▶

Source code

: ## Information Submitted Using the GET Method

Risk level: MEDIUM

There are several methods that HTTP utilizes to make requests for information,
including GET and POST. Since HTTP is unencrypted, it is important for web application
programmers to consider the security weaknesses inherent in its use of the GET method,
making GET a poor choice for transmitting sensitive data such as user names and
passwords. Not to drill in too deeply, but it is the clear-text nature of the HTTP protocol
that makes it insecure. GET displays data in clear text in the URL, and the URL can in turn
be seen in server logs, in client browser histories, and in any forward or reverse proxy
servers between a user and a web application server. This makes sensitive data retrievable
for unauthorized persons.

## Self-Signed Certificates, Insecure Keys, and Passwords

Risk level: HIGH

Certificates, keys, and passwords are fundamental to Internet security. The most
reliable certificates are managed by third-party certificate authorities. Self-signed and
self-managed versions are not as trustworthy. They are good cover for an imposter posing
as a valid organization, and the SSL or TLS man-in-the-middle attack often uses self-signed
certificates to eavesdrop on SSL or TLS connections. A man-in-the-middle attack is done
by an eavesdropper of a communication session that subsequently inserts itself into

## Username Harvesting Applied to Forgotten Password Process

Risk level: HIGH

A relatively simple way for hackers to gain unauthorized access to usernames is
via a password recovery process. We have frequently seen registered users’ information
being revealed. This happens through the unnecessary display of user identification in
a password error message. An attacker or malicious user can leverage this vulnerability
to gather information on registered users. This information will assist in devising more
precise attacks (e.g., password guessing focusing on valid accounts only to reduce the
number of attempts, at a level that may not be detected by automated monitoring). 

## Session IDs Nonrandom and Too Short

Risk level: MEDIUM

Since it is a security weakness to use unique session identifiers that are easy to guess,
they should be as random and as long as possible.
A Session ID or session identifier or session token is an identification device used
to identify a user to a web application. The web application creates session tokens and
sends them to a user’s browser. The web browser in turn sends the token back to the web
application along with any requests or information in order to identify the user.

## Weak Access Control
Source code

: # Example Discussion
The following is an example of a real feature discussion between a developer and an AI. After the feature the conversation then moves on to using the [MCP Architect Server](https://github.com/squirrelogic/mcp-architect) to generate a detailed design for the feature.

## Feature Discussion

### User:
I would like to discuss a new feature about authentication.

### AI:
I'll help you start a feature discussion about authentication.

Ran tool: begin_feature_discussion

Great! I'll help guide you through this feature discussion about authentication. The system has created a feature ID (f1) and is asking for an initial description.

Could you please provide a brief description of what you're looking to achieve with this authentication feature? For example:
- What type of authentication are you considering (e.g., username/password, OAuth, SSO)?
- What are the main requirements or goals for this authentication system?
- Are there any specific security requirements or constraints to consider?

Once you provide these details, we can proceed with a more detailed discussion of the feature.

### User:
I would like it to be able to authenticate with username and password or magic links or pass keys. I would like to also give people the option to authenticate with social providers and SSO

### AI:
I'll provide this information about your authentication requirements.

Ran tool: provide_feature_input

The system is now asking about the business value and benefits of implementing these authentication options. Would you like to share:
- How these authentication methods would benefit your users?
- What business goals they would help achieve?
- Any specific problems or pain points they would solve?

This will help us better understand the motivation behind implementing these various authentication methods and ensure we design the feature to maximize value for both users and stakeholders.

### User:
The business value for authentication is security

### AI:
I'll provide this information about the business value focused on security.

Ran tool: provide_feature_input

◀

● **Job**: Copy the records above exactly, beginning at the line that contains "making GET a" and stopping after the line that contains "A Session ID".

● **Problem solution**:
making GET a poor choice for transmitting sensitive data such as user names and
passwords. Not to drill in too deeply, but it is the clear-text nature of the HTTP protocol
that makes it insecure. GET displays data in clear text in the URL, and the URL can in turn
be seen in server logs, in client browser histories, and in any forward or reverse proxy
servers between a user and a web application server. This makes sensitive data retrievable
for unauthorized persons.

## Self-Signed Certificates, Insecure Keys, and Passwords

Risk level: HIGH

Certificates, keys, and passwords are fundamental to Internet security. The most
reliable certificates are managed by third-party certificate authorities. Self-signed and
self-managed versions are not as trustworthy. They are good cover for an imposter posing
as a valid organization, and the SSL or TLS man-in-the-middle attack often uses self-signed
certificates to eavesdrop on SSL or TLS connections. A man-in-the-middle attack is done
by an eavesdropper of a communication session that subsequently inserts itself into

## Username Harvesting Applied to Forgotten Password Process

Risk level: HIGH

A relatively simple way for hackers to gain unauthorized access to usernames is
via a password recovery process. We have frequently seen registered users’ information
being revealed. This happens through the unnecessary display of user identification in
a password error message. An attacker or malicious user can leverage this vulnerability
to gather information on registered users. This information will assist in devising more
precise attacks (e.g., password guessing focusing on valid accounts only to reduce the
number of attempts, at a level that may not be detected by automated monitoring). 

## Session IDs Nonrandom and Too Short

Risk level: MEDIUM

Since it is a security weakness to use unique session identifiers that are easy to guess,
they should be as random and as long as possible.
A Session ID or session identifier or session token is an identification device used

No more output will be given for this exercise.